### Records for this task
=== Begin Enclosure ===
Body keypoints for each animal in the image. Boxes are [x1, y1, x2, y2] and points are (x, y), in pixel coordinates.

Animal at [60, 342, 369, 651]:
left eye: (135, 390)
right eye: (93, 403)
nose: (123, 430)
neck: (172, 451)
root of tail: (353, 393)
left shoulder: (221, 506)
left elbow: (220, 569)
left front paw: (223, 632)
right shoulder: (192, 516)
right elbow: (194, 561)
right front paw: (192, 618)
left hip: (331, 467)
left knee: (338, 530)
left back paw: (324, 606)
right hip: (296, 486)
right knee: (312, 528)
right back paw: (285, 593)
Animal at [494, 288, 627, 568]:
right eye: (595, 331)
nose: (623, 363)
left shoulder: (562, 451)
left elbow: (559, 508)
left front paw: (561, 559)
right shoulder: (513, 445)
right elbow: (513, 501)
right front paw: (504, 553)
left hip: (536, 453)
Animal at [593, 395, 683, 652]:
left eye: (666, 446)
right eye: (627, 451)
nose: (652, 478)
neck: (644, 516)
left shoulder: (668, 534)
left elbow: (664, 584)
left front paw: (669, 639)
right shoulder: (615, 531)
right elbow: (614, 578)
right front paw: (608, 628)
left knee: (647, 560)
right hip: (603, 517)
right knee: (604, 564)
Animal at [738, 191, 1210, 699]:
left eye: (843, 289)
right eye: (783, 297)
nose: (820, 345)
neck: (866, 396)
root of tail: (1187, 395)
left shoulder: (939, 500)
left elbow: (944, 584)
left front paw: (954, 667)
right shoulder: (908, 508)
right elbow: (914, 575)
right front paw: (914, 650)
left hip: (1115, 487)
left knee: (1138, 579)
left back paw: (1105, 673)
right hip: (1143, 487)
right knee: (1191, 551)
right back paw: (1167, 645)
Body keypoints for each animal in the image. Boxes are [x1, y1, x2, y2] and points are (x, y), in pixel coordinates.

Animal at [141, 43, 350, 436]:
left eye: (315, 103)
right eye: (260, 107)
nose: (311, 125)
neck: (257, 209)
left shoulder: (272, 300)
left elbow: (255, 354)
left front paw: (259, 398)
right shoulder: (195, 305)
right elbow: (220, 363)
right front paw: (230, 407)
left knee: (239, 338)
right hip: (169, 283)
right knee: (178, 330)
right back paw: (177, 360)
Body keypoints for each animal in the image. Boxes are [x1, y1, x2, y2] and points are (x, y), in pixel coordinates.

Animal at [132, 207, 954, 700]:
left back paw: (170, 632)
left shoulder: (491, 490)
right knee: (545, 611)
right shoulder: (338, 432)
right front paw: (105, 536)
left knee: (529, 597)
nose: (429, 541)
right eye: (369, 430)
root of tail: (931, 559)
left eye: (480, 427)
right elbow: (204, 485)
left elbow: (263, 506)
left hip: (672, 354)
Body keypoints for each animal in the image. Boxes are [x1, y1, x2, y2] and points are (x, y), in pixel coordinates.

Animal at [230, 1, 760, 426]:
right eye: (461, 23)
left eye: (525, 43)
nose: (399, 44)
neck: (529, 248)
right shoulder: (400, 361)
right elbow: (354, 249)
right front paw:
=== End Enclosure ===
### Work to be completed
Please output the complete set of records above without any alteration.

### Solved problem
Body keypoints for each animal in the image. Boxes are [x1, y1, x2, y2] and points are (x, y), in pixel coordinates.

Animal at [60, 342, 369, 651]:
left eye: (135, 390)
right eye: (93, 403)
nose: (123, 430)
neck: (172, 451)
root of tail: (353, 393)
left shoulder: (221, 506)
left elbow: (220, 569)
left front paw: (223, 632)
right shoulder: (192, 516)
right elbow: (194, 561)
right front paw: (192, 618)
left hip: (331, 467)
left knee: (338, 530)
left back paw: (324, 606)
right hip: (296, 486)
right knee: (312, 528)
right back paw: (285, 593)
Animal at [494, 288, 627, 568]:
right eye: (595, 331)
nose: (623, 363)
left shoulder: (562, 451)
left elbow: (559, 508)
left front paw: (561, 559)
right shoulder: (513, 445)
right elbow: (513, 501)
right front paw: (504, 553)
left hip: (536, 453)
Animal at [593, 395, 683, 652]:
left eye: (666, 446)
right eye: (627, 451)
nose: (652, 478)
neck: (644, 516)
left shoulder: (668, 534)
left elbow: (664, 584)
left front paw: (669, 639)
right shoulder: (615, 531)
right elbow: (614, 578)
right front paw: (608, 628)
left knee: (647, 560)
right hip: (603, 517)
right knee: (604, 564)
Animal at [738, 191, 1210, 699]:
left eye: (843, 289)
right eye: (783, 297)
nose: (820, 345)
neck: (866, 396)
root of tail: (1187, 395)
left shoulder: (939, 500)
left elbow: (944, 584)
left front paw: (954, 667)
right shoulder: (908, 508)
right elbow: (914, 575)
right front paw: (914, 650)
left hip: (1115, 487)
left knee: (1138, 579)
left back paw: (1105, 673)
right hip: (1143, 487)
right knee: (1191, 551)
right back paw: (1167, 645)
Body keypoints for each animal in the image. Boxes are [x1, y1, x2, y2] and points are (x, y), in pixel coordinates.

Animal at [141, 43, 350, 436]:
left eye: (315, 103)
right eye: (260, 107)
nose: (311, 125)
neck: (257, 209)
left shoulder: (272, 300)
left elbow: (255, 354)
left front paw: (259, 398)
right shoulder: (195, 305)
right elbow: (220, 363)
right front paw: (230, 407)
left knee: (239, 338)
right hip: (169, 283)
right knee: (178, 330)
right back paw: (177, 360)
Body keypoints for each animal in the image. Boxes are [x1, y1, x2, y2] and points are (x, y), in pixel coordinates.

Animal at [132, 207, 954, 700]:
left back paw: (170, 632)
left shoulder: (491, 490)
right knee: (545, 611)
right shoulder: (338, 432)
right front paw: (105, 536)
left knee: (529, 597)
nose: (429, 541)
right eye: (369, 430)
root of tail: (931, 559)
left eye: (480, 427)
right elbow: (204, 485)
left elbow: (263, 506)
left hip: (672, 354)
Body keypoints for each animal in the image. Boxes are [x1, y1, x2, y2] and points are (x, y), in pixel coordinates.

Animal at [230, 1, 760, 426]:
right eye: (461, 23)
left eye: (525, 43)
nose: (399, 44)
neck: (529, 248)
right shoulder: (400, 361)
right elbow: (354, 249)
right front paw:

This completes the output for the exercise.